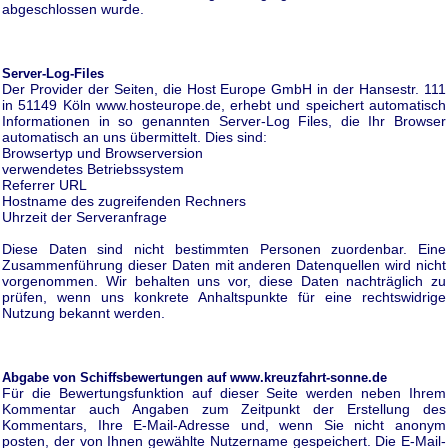
abgeschlossen wurde.
Server-Log-Files
Der Provider der Seiten, die Host Europe GmbH in der Hansestr. 111
in 51149 Köln www.hosteurope.de, erhebt und speichert automatisch
Informationen in so genannten Server-Log Files, die Ihr Browser
automatisch an uns übermittelt. Dies sind:
Browsertyp und Browserversion
verwendetes Betriebssystem
Referrer URL
Hostname des zugreifenden Rechners
Uhrzeit der Serveranfrage
Diese Daten sind nicht bestimmten Personen zuordenbar. Eine
Zusammenführung dieser Daten mit anderen Datenquellen wird nicht
vorgenommen. Wir behalten uns vor, diese Daten nachträglich zu
prüfen, wenn uns konkrete Anhaltspunkte für eine rechtswidrige
Nutzung bekannt werden.
Abgabe von Schiffsbewertungen auf www.kreuzfahrt-sonne.de
Für die Bewertungsfunktion auf dieser Seite werden neben Ihrem
Kommentar auch Angaben zum Zeitpunkt der Erstellung des
Kommentars, Ihre E-Mail-Adresse und, wenn Sie nicht anonym
posten, der von Ihnen gewählte Nutzername gespeichert. Die E-Mail-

WORK TASK — Once the line with "automatisch an uns" is located in the data above, repeat it and every later line through the end, exactly.

EXERCISE OUTPUT —
automatisch an uns übermittelt. Dies sind:
Browsertyp und Browserversion
verwendetes Betriebssystem
Referrer URL
Hostname des zugreifenden Rechners
Uhrzeit der Serveranfrage
Diese Daten sind nicht bestimmten Personen zuordenbar. Eine
Zusammenführung dieser Daten mit anderen Datenquellen wird nicht
vorgenommen. Wir behalten uns vor, diese Daten nachträglich zu
prüfen, wenn uns konkrete Anhaltspunkte für eine rechtswidrige
Nutzung bekannt werden.
Abgabe von Schiffsbewertungen auf www.kreuzfahrt-sonne.de
Für die Bewertungsfunktion auf dieser Seite werden neben Ihrem
Kommentar auch Angaben zum Zeitpunkt der Erstellung des
Kommentars, Ihre E-Mail-Adresse und, wenn Sie nicht anonym
posten, der von Ihnen gewählte Nutzername gespeichert. Die E-Mail-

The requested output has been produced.